[Dataset entries]
********
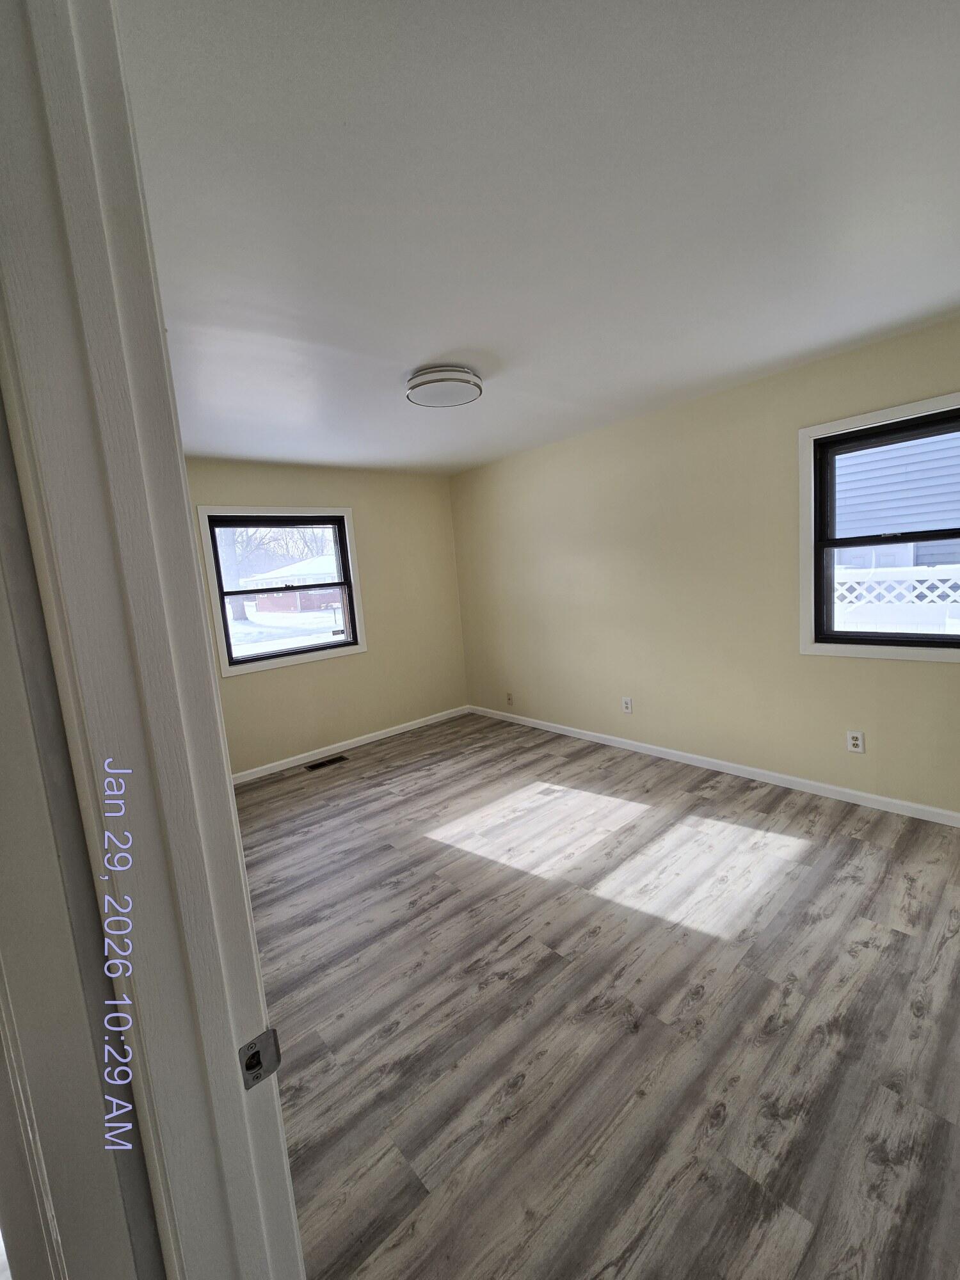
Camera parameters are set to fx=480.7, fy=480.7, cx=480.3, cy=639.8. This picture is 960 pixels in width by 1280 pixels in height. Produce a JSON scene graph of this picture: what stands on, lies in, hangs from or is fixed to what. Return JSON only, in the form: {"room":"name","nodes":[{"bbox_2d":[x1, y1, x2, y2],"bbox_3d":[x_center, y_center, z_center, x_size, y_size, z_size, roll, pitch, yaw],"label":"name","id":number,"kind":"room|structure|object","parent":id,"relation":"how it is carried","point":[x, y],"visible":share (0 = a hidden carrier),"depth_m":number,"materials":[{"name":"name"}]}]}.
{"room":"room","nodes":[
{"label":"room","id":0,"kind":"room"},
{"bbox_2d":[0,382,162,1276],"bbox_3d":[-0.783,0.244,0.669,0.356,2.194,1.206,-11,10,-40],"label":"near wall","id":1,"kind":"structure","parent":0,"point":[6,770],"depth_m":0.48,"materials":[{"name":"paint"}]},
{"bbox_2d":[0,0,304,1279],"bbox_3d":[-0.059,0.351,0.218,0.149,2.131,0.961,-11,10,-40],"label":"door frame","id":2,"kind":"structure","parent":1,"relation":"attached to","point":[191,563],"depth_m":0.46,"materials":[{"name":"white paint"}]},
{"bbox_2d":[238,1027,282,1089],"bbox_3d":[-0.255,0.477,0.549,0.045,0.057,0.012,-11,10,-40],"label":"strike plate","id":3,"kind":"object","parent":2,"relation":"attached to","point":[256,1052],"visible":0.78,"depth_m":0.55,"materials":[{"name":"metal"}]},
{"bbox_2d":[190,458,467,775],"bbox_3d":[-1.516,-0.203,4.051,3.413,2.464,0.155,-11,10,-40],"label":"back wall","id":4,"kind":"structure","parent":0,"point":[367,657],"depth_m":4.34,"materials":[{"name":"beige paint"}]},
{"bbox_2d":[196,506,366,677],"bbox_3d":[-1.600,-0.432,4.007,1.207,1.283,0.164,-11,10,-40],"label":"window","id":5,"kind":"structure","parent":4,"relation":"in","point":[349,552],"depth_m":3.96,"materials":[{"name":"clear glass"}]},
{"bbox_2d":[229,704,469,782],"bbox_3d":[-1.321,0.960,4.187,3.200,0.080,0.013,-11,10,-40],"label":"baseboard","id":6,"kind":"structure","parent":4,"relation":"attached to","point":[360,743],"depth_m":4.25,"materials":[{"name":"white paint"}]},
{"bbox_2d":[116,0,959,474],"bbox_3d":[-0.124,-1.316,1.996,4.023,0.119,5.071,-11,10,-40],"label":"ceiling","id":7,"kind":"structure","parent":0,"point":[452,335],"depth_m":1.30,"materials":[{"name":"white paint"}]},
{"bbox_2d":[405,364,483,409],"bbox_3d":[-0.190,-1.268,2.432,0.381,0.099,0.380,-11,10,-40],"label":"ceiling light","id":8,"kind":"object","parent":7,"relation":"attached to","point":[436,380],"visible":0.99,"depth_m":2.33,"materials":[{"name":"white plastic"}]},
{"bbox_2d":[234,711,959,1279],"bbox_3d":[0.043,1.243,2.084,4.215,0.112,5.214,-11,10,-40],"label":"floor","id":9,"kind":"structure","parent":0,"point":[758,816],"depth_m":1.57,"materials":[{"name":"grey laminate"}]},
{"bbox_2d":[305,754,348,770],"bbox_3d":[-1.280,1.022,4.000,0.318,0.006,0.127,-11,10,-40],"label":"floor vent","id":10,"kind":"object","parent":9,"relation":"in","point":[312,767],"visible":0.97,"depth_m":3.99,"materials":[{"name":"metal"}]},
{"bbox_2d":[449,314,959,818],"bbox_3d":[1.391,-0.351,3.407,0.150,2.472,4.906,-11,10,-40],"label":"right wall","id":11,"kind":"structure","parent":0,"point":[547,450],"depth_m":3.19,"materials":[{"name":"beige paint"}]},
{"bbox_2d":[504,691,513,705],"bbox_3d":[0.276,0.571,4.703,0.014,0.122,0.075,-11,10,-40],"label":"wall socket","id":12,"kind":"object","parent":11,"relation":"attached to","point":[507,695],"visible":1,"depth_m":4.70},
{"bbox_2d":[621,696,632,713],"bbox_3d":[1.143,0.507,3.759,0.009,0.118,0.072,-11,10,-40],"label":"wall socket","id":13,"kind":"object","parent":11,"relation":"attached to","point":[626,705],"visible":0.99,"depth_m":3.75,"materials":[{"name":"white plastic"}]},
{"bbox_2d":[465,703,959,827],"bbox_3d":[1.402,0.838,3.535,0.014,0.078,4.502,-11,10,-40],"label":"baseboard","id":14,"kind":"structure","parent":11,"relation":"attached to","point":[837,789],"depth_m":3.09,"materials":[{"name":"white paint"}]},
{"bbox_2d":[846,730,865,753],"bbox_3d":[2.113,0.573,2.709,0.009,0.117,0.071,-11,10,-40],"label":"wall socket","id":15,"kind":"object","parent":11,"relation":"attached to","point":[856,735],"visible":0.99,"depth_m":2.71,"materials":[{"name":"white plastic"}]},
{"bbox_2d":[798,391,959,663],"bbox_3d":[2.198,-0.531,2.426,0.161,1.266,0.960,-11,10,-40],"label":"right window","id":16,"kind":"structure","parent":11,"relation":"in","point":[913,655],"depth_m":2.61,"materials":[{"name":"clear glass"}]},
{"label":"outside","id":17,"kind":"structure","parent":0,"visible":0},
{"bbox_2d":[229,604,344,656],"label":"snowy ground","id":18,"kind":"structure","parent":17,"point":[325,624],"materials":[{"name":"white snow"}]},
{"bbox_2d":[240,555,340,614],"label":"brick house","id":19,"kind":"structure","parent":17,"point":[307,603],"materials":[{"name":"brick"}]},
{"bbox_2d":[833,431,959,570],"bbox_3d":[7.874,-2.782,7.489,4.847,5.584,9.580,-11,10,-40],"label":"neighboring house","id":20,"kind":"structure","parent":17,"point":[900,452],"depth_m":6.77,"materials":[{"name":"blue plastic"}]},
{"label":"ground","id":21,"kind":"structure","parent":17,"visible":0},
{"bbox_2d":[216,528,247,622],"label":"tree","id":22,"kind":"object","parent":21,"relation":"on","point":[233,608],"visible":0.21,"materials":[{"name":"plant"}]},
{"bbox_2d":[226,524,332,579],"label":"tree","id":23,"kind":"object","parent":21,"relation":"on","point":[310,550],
********
What to work on
Copy out the records exactly. Do not include the pictures.

Reply
Camera parameters are set to fx=480.7, fy=480.7, cx=480.3, cy=639.8. This picture is 960 pixels in width by 1280 pixels in height. Produce a JSON scene graph of this picture: what stands on, lies in, hangs from or is fixed to what. Return JSON only, in the form: {"room":"name","nodes":[{"bbox_2d":[x1, y1, x2, y2],"bbox_3d":[x_center, y_center, z_center, x_size, y_size, z_size, roll, pitch, yaw],"label":"name","id":number,"kind":"room|structure|object","parent":id,"relation":"how it is carried","point":[x, y],"visible":share (0 = a hidden carrier),"depth_m":number,"materials":[{"name":"name"}]}]}.
{"room":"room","nodes":[
{"label":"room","id":0,"kind":"room"},
{"bbox_2d":[0,382,162,1276],"bbox_3d":[-0.783,0.244,0.669,0.356,2.194,1.206,-11,10,-40],"label":"near wall","id":1,"kind":"structure","parent":0,"point":[6,770],"depth_m":0.48,"materials":[{"name":"paint"}]},
{"bbox_2d":[0,0,304,1279],"bbox_3d":[-0.059,0.351,0.218,0.149,2.131,0.961,-11,10,-40],"label":"door frame","id":2,"kind":"structure","parent":1,"relation":"attached to","point":[191,563],"depth_m":0.46,"materials":[{"name":"white paint"}]},
{"bbox_2d":[238,1027,282,1089],"bbox_3d":[-0.255,0.477,0.549,0.045,0.057,0.012,-11,10,-40],"label":"strike plate","id":3,"kind":"object","parent":2,"relation":"attached to","point":[256,1052],"visible":0.78,"depth_m":0.55,"materials":[{"name":"metal"}]},
{"bbox_2d":[190,458,467,775],"bbox_3d":[-1.516,-0.203,4.051,3.413,2.464,0.155,-11,10,-40],"label":"back wall","id":4,"kind":"structure","parent":0,"point":[367,657],"depth_m":4.34,"materials":[{"name":"beige paint"}]},
{"bbox_2d":[196,506,366,677],"bbox_3d":[-1.600,-0.432,4.007,1.207,1.283,0.164,-11,10,-40],"label":"window","id":5,"kind":"structure","parent":4,"relation":"in","point":[349,552],"depth_m":3.96,"materials":[{"name":"clear glass"}]},
{"bbox_2d":[229,704,469,782],"bbox_3d":[-1.321,0.960,4.187,3.200,0.080,0.013,-11,10,-40],"label":"baseboard","id":6,"kind":"structure","parent":4,"relation":"attached to","point":[360,743],"depth_m":4.25,"materials":[{"name":"white paint"}]},
{"bbox_2d":[116,0,959,474],"bbox_3d":[-0.124,-1.316,1.996,4.023,0.119,5.071,-11,10,-40],"label":"ceiling","id":7,"kind":"structure","parent":0,"point":[452,335],"depth_m":1.30,"materials":[{"name":"white paint"}]},
{"bbox_2d":[405,364,483,409],"bbox_3d":[-0.190,-1.268,2.432,0.381,0.099,0.380,-11,10,-40],"label":"ceiling light","id":8,"kind":"object","parent":7,"relation":"attached to","point":[436,380],"visible":0.99,"depth_m":2.33,"materials":[{"name":"white plastic"}]},
{"bbox_2d":[234,711,959,1279],"bbox_3d":[0.043,1.243,2.084,4.215,0.112,5.214,-11,10,-40],"label":"floor","id":9,"kind":"structure","parent":0,"point":[758,816],"depth_m":1.57,"materials":[{"name":"grey laminate"}]},
{"bbox_2d":[305,754,348,770],"bbox_3d":[-1.280,1.022,4.000,0.318,0.006,0.127,-11,10,-40],"label":"floor vent","id":10,"kind":"object","parent":9,"relation":"in","point":[312,767],"visible":0.97,"depth_m":3.99,"materials":[{"name":"metal"}]},
{"bbox_2d":[449,314,959,818],"bbox_3d":[1.391,-0.351,3.407,0.150,2.472,4.906,-11,10,-40],"label":"right wall","id":11,"kind":"structure","parent":0,"point":[547,450],"depth_m":3.19,"materials":[{"name":"beige paint"}]},
{"bbox_2d":[504,691,513,705],"bbox_3d":[0.276,0.571,4.703,0.014,0.122,0.075,-11,10,-40],"label":"wall socket","id":12,"kind":"object","parent":11,"relation":"attached to","point":[507,695],"visible":1,"depth_m":4.70},
{"bbox_2d":[621,696,632,713],"bbox_3d":[1.143,0.507,3.759,0.009,0.118,0.072,-11,10,-40],"label":"wall socket","id":13,"kind":"object","parent":11,"relation":"attached to","point":[626,705],"visible":0.99,"depth_m":3.75,"materials":[{"name":"white plastic"}]},
{"bbox_2d":[465,703,959,827],"bbox_3d":[1.402,0.838,3.535,0.014,0.078,4.502,-11,10,-40],"label":"baseboard","id":14,"kind":"structure","parent":11,"relation":"attached to","point":[837,789],"depth_m":3.09,"materials":[{"name":"white paint"}]},
{"bbox_2d":[846,730,865,753],"bbox_3d":[2.113,0.573,2.709,0.009,0.117,0.071,-11,10,-40],"label":"wall socket","id":15,"kind":"object","parent":11,"relation":"attached to","point":[856,735],"visible":0.99,"depth_m":2.71,"materials":[{"name":"white plastic"}]},
{"bbox_2d":[798,391,959,663],"bbox_3d":[2.198,-0.531,2.426,0.161,1.266,0.960,-11,10,-40],"label":"right window","id":16,"kind":"structure","parent":11,"relation":"in","point":[913,655],"depth_m":2.61,"materials":[{"name":"clear glass"}]},
{"label":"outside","id":17,"kind":"structure","parent":0,"visible":0},
{"bbox_2d":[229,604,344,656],"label":"snowy ground","id":18,"kind":"structure","parent":17,"point":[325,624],"materials":[{"name":"white snow"}]},
{"bbox_2d":[240,555,340,614],"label":"brick house","id":19,"kind":"structure","parent":17,"point":[307,603],"materials":[{"name":"brick"}]},
{"bbox_2d":[833,431,959,570],"bbox_3d":[7.874,-2.782,7.489,4.847,5.584,9.580,-11,10,-40],"label":"neighboring house","id":20,"kind":"structure","parent":17,"point":[900,452],"depth_m":6.77,"materials":[{"name":"blue plastic"}]},
{"label":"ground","id":21,"kind":"structure","parent":17,"visible":0},
{"bbox_2d":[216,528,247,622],"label":"tree","id":22,"kind":"object","parent":21,"relation":"on","point":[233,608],"visible":0.21,"materials":[{"name":"plant"}]},
{"bbox_2d":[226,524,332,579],"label":"tree","id":23,"kind":"object","parent":21,"relation":"on","point":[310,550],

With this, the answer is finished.